Dataset entries

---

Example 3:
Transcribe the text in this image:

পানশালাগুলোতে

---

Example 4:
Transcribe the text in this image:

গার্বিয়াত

TASK BRIEF
Output the data once more, exactly as it appears above.

REPLY
---

Example 3:
Transcribe the text in this image:

পানশালাগুলোতে

---

Example 4:
Transcribe the text in this image:

গার্বিয়াত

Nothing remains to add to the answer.